Belirtilen açıklamalar ışığında somut olaya dönüldüğünde, davacının tespitini talep ettiği 25.12.1990 - 03.01.1994 tarihleri arasında vergi, oda ve sicil kaydı bulunmadığı ancak 1997 affından yararlanarak ilgili dönem primlerini ödediği belirgin olduğundan, bu döneme ilişkin tespit hükmünde, isteğe bağlı sigortalılık hususunun ayrıca belirtilmesi gerekmektedir.
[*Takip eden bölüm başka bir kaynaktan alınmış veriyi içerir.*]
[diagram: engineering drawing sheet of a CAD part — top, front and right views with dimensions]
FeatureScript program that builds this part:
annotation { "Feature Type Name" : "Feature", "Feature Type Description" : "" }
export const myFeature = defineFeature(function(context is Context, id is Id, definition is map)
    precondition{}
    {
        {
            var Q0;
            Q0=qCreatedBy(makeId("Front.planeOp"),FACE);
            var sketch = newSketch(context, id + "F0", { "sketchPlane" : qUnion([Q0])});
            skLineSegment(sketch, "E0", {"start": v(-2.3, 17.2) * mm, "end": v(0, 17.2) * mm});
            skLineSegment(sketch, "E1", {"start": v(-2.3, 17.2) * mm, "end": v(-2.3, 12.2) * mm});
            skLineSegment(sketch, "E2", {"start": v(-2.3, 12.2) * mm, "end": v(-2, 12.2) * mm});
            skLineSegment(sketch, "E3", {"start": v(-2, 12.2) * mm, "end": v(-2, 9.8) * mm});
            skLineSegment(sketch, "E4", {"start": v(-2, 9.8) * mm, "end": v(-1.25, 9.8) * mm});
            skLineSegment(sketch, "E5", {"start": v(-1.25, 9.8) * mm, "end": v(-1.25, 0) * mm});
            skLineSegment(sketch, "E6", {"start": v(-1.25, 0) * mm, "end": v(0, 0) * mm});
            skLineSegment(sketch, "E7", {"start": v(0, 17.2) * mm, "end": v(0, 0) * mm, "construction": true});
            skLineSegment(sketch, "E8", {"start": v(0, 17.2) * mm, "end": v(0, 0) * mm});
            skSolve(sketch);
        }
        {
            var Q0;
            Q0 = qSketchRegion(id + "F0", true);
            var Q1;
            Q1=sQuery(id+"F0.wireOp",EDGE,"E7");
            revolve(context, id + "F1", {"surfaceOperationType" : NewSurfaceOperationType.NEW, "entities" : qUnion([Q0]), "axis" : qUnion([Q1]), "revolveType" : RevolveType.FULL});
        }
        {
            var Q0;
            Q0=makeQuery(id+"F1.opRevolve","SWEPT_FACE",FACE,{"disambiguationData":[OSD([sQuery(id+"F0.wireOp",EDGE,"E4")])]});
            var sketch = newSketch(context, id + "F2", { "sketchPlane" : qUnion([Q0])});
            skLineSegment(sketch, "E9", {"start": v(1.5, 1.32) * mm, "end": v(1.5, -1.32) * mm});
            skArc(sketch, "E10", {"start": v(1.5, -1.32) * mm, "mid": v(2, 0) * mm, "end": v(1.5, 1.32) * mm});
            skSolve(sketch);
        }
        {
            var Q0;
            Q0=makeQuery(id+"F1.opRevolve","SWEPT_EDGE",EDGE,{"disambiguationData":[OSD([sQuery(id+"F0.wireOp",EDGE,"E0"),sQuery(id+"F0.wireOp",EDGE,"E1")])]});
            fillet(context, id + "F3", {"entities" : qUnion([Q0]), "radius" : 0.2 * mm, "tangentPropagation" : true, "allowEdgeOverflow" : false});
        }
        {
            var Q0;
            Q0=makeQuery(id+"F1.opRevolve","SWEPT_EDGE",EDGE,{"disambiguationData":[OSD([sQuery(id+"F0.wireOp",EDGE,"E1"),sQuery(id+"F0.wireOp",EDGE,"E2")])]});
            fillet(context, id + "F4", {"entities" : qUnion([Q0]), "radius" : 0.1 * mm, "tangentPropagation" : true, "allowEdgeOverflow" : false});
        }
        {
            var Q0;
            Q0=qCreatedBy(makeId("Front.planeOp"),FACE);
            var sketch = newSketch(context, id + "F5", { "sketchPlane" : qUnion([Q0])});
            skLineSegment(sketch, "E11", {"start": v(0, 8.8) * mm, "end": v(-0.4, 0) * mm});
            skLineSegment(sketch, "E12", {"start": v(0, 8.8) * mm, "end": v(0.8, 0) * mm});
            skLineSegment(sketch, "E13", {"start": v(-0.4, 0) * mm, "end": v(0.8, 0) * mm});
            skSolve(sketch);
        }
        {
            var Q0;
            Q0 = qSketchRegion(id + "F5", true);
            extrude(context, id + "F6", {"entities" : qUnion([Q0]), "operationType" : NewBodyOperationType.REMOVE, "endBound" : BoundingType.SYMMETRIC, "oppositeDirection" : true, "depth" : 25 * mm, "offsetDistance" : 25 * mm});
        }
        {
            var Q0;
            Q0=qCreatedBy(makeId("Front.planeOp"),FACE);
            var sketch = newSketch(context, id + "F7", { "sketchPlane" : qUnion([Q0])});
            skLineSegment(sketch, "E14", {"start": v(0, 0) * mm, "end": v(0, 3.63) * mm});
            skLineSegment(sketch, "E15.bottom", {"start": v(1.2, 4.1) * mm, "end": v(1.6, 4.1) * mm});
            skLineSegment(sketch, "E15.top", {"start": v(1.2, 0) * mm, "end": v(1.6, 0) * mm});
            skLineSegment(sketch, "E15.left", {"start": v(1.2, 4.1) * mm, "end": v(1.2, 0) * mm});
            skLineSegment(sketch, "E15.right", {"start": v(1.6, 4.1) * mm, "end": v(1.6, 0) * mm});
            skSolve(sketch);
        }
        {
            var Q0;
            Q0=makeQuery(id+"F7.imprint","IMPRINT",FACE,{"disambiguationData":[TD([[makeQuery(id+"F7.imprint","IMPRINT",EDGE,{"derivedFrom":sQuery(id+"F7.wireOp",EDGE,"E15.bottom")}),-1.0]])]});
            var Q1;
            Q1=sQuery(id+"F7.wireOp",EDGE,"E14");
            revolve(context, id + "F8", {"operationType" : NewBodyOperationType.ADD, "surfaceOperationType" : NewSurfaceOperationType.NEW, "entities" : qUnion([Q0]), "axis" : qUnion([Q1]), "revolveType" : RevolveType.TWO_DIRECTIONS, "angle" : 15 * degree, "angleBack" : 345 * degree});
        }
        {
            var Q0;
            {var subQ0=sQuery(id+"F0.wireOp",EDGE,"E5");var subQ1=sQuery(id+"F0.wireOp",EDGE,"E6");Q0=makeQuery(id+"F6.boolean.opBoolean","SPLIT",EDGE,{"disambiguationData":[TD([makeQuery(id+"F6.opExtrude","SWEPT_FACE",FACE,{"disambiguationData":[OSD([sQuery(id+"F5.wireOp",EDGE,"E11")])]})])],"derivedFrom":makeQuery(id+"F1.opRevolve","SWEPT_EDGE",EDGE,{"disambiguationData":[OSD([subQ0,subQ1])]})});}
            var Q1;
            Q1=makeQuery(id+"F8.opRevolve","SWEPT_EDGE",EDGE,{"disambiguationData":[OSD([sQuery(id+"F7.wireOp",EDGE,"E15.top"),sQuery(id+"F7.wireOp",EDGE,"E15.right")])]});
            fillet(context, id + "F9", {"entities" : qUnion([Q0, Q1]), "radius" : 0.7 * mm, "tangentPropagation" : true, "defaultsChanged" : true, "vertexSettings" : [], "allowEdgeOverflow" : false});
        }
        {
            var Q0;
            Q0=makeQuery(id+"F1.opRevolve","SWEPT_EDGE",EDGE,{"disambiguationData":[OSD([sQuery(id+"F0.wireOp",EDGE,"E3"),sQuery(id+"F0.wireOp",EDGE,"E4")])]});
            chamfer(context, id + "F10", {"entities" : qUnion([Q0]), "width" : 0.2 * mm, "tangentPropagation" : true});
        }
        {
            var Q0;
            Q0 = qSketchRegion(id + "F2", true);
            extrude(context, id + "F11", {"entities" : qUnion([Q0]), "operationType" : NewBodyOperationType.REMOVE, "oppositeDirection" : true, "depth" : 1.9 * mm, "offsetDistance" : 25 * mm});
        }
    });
3- 506, 1479, 5510 sayılı Kanun hükümleri gereğince gelir/aylık bağlanmasına ilişkin davalarda, Kuruma başvuruda bulunulduğu tarih itibarıyla tümüyle oluşmayan tahsis koşullarının yargılama aşamasında gerçekleşmesi durumunda, özellikle, Anayasa’nın 141. maddesindeki, davaların en az giderle ve mümkün olan süratle sonuçlandırılmasının, yargının görevi olduğunu belirten hüküm, 6100 sayılı Kanunun “Usul ekonomisi ilkesi” başlıklı 30. maddesinde yer alan, hakimin, yargılamanın kabul edilebilir süre içinde ve düzenli bir biçimde yürütülmesini ve gereksiz gider yapılmamasını sağlamakla yükümlü olduğu yönündeki düzenleme, sosyal koruma, dayanışma, sosyal denkleştirme ve zorunluluk ilkelerine dayanan sosyal sigortalar, bireyin onuru ile kişiliğinin geliştirilmesi için kaçınılmaz ekonomik, sosyal ve kültürel hakların doyurulması temeline dayanan sosyal güvenlik hukukunun ilkeleri dikkate alındığında, bütün şartların yerine getirildiği tarihi izleyen ay başından itibaren gelire/aylığa hak kazanıldığının tespitine ilişkin hüküm kurulmalı, kuşkusuz yargılama aşamasında gelir/aylık bağlama koşulları gerçekleşen sigortalı yönünden Kurumun dava açılmasına sebep olan herhangi bir haksız işleminin söz konusu olmadığı gözetilerek yargılama giderleri buna göre değerlendirilmelidir.
Söz konusu açıklama kapsamında dava dosyası incelendiğinde, 18.03.2016 tahsis talep tarihi itibariyle davacı için yaşlılık aylığı şartları gerçekleşmemiş ise de, 50 yaşını 22.10.2016 tarihinde dolduran davacıya, bu tarihi takip eden ay başı olan 01.11.2016 tarihinden (yargılama safhası) itibaren yaşlılık aylığı bağlanması gerektiğinin gözetilmemesi usul ve yasaya aykırı olup bozma nedenidir.
Ne var ki; bu aykırılıkların giderilmesi yeniden yargılamayı gerektirmediğinden, karar bozulmamalı, 6100 sayılı Hukuk Muhakemeleri Kanununun 370/2. maddesi gereğince, söz konusu karar düzeltilerek onanmalıdır.
SONUÇ: 1-Ankara Bölge Adliye Mahkemesi 10. Hukuk Dairesi kararının (2) nolu bendinin (a) fıkrasının birinci paragrafındaki “1479 sayılı Yasa kapsamında” ibaresinden sonra gelmek üzere “isteğe bağlı” ibaresinin yazılmasına,
2-Ankara Bölge Adliye Mahkemesi 10. Hukuk Dairesi kararının (2) nolu bendinin (a) fıkrasının ikinci paragrafındaki “Davacının 01/04/2010 tarihi itibari ile 1479 sayılı Yasa bağlamında yaşlılık aylığı şartlarını taşımadığıdan talebin reddine,” ibarenin tamamen silinerek yerine “Davacıya 01.11.2016 tarihinden itibaren yaşlılık aylığı bağlanmasına,” ibaresinin yazılmasına ve hükmün bu şekli ile DÜZELTİLEREK ONANMASINA, dosyanın kararı veren İlk Derece Mahkemesine, kararın bir örneğin ilgili Bölge Adliye Mahkemesine gönderilmesine, 29/05/2019 gününde oybirliğiyle karar verildi.